From a technology perspective, we also have some select markets where we have robots that really do more finishing work on the back end—picking out materials out of residue, for example— but the great thing that we've been seeing is we're improving the quality of our material and of every commodity type. We're able to capture more material and we're seeing residue rates go down at our automated facilities. Labor costs are down roughly 35%.
You’ve also done some pilot programs for collecting plastic film. What’s the future for that, business-wise, and what role does tech play in those decisions?
As you know, most if not all single stream programs don't allow film, right? But we still get film each and every day coming through our facilities, partly because people still bag their recyclables. We started to work with some partners, including Dow, to say, ‘We’re going to collect that film that's not supposed to be in the stream. If we collect it, will you buy it and market it?’ Now that we've invested in technology in our facilities that can help us pull the film out, we thought, let's try and test this in a community by allowing all plastic to go into the bin there.
The reason why testing this is important is we don't want to have unintended consequences. The worst thing we can do is all of a sudden not be able to capture all of the other commodity types that are extremely valuable. We know that CPG companies are looking for solutions for film and also for flexibles, so this is a great example of how we can be a part of really understanding what might be possible.
Where does chemical recycling fit into WM’s longer-term sustainability plans? WM itself is not a chemical recycler, but you're potentially handling tons of materials that chemical recyclers have expressed interest in.
WM manages materials. Every single one of those petrochemical companies is coming to us seeking some of that material because their customers want a more circular solution to be able to put recycled content back into the products that they put on shelves. By any measure, when we look at the solution set, there's a strong place for mechanical recycling. In the future, there will be a place for chemical recycling.

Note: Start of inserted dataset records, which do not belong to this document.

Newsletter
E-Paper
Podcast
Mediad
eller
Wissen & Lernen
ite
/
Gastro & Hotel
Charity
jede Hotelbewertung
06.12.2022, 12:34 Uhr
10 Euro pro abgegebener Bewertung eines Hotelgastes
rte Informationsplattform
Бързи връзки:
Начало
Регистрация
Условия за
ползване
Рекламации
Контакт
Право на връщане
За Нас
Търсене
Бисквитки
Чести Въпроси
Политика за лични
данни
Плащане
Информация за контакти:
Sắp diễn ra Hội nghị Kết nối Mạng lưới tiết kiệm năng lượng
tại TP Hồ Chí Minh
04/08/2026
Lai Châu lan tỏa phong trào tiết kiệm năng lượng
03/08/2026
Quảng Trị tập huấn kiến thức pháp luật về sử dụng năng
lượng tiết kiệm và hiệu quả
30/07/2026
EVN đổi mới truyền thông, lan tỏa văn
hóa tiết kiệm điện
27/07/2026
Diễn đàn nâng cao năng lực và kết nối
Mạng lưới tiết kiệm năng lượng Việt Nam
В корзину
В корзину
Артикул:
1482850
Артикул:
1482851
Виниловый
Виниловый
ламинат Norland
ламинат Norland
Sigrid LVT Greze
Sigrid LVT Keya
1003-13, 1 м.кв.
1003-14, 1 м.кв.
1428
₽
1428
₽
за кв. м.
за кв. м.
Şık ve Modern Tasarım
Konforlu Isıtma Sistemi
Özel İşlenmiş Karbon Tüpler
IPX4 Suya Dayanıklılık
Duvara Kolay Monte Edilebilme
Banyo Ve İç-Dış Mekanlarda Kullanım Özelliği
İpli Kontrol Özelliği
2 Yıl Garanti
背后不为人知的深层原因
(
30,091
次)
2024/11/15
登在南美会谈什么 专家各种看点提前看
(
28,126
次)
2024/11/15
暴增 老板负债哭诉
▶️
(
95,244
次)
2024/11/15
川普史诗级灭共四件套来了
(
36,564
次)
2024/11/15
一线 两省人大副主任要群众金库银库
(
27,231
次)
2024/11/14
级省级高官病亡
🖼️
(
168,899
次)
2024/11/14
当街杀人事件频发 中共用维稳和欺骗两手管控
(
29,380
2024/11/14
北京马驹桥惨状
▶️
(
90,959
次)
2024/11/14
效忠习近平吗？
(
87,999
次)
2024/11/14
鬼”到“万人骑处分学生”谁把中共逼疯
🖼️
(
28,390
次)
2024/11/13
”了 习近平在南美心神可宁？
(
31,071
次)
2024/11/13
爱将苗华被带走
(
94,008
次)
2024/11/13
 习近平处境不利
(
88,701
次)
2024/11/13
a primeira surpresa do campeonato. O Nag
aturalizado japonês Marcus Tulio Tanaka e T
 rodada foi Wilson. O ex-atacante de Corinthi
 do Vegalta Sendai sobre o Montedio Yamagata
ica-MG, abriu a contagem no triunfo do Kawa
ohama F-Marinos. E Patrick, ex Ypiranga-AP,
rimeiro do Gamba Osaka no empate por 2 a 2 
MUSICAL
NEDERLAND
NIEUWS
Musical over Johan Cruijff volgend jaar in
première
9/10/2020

We also have to look at the emissions impact of mechanical versus chemical. It's clear that mechanical will have a strong role and continued role in the future, and chemical will be a piece that makes sense for the harder-to-recycle streams. We’re in an era where the problems we’re trying to tackle are hard, and how can we drive more strategic partnerships to solve some of these problems?
Where do reuse and reduction strategies come into WM’s sustainability process?
WM doesn't talk about this much, but I think it's one of our greatest stories that needs to be told a bit more. We have an arm of our company that rolls up directly under me called WM Sustainability Solutions. We have [customers] who work at plant locations — think large automotive, large petrochemical, large manufacturing, large distribution centers — and we work with those locations on waste reduction and minimization strategies.
If they have hazardous waste, how do we get that hazardous waste to be nonhazardous? If they have harder-to-recycle materials, perhaps PET strapping from bales, we work with them to find an outlet for that. We've been able to expand our customer base as a result. This is a business that has been in place for close to 20 years and has really been born out of the expertise WM has of what happens with these materials. If we can work with customers on their own waste minimization journey, it’s something that can unlock a lot of opportunity for both of our companies. Pretty much every company is on their own sustainability journey, and waste is a key element of it. It's become really an increasing customer trend for us as the business is growing.